I was the only child on the ward and the nurses and my
fellow patients made a great fuss of me. One young nurse in particular commanded my devotion. She was French and the loveliest woman I had ever seen. She worked nights and was responsible for bringing my Ovaltine, checking I had removed the earpieces from my radio set and that my pillows were plumped and positioned ready for sleep.

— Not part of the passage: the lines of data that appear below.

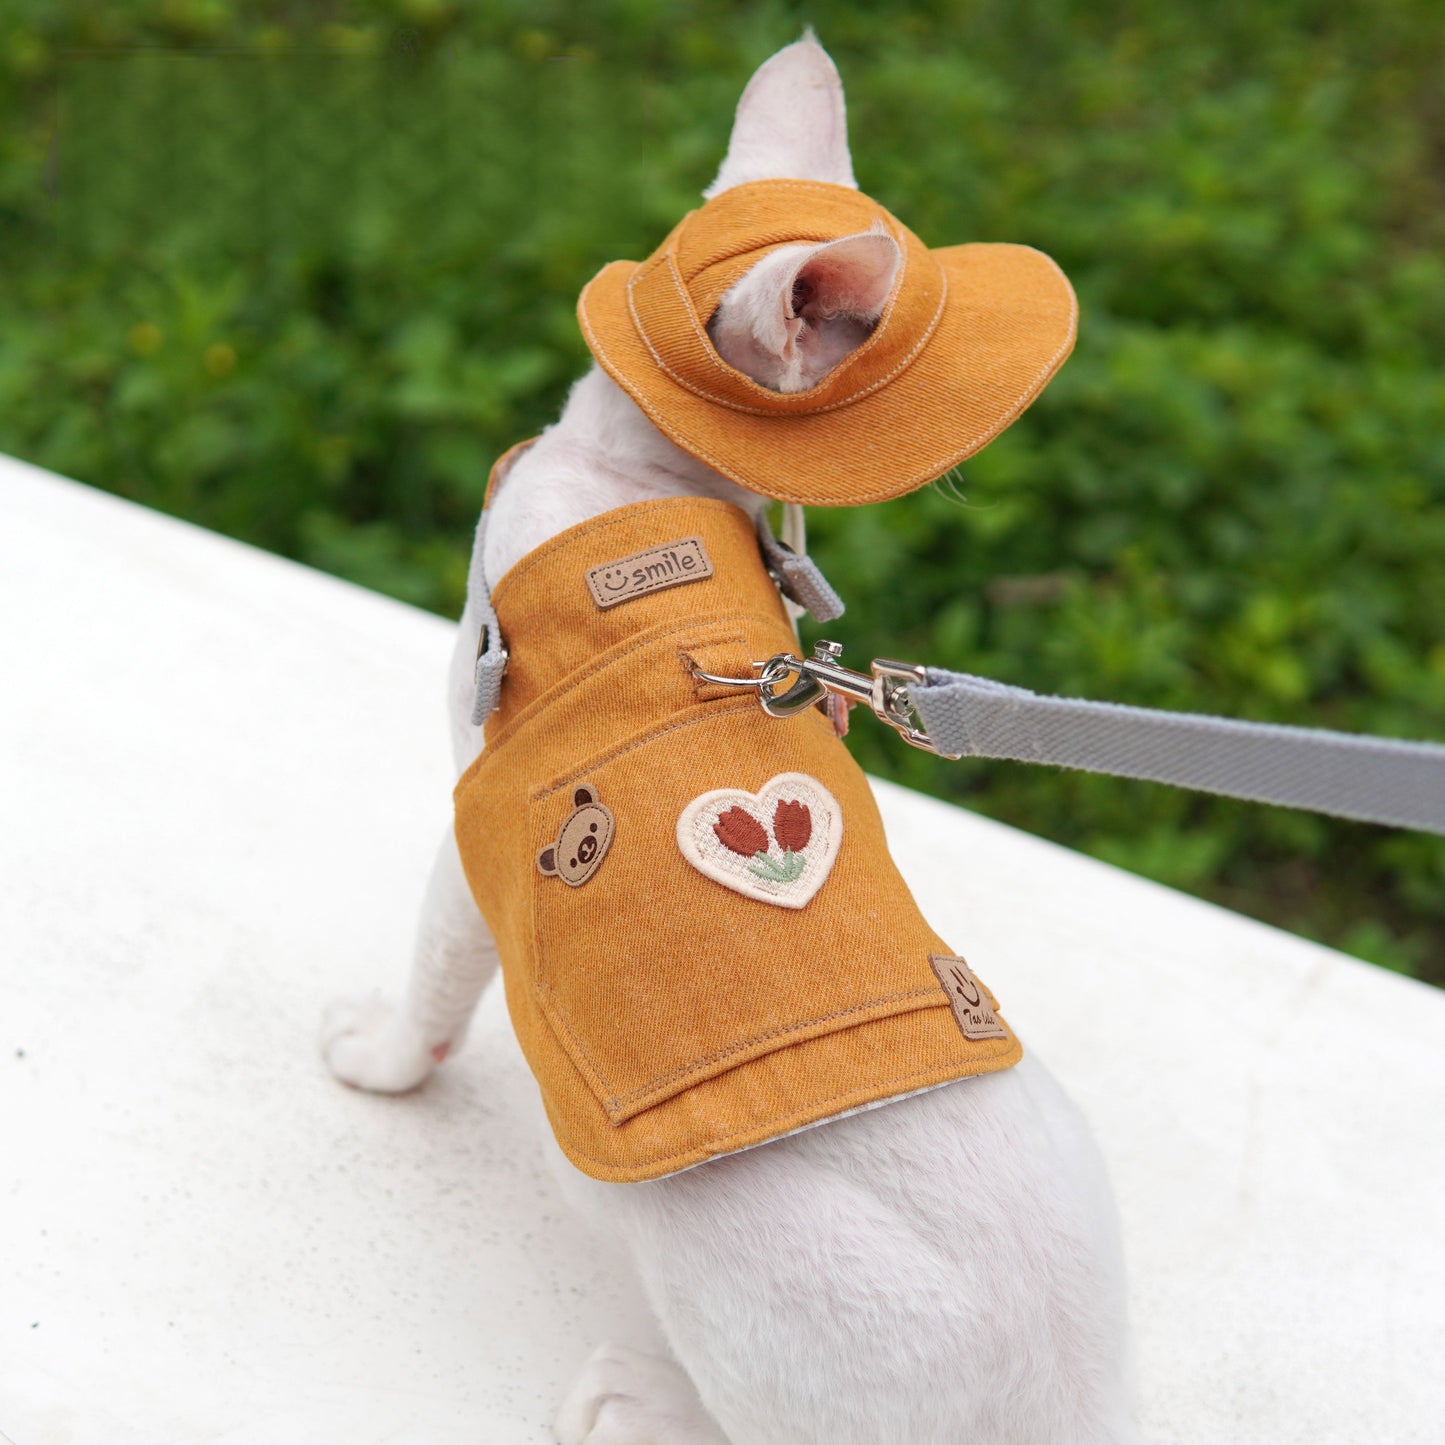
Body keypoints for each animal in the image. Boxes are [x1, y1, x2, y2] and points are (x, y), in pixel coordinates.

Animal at [319, 36, 1138, 1445]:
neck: (634, 480)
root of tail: (1071, 1411)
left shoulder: (479, 825)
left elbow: (432, 974)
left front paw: (379, 1061)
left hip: (721, 1242)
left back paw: (635, 1398)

I’m not sure if the adult patients were given the same treatment. In the more regimented NHS of the time, they might well have been. For me, it was the highlight of the day. The French nurse would chat and smile and cast her tender spell. As she bent over me to straighten the bed covers, I would catch a whiff of her perfume. She made her rounds at about 9pm and one evening she found me listening to a brilliant science-fiction play on the Home Service, which was only halfway through. She agreed that I could continue to listen, provided I kept my earpieces out of sight by putting the sheet over my head. The glorious experience of listening to a radio play in the dark was matched only by the warm sense of complicity with the woman I’d fallen for.

It was through those little plug-in earpieces on the Nightingale Ward that I first heard ‘Please Please Me’ by the Beatles. The Fab Four themselves weren’t new to me – ‘Love Me Do’, their first single, had been a minor hit the previous year and I’d seen a photograph of them in a music magazine to which Linda subscribed. We liked the fact they came from Lily’s home town and noticed that the drummer had a grey streak in his hair, which seemed to disappear as Ringo’s fame grew.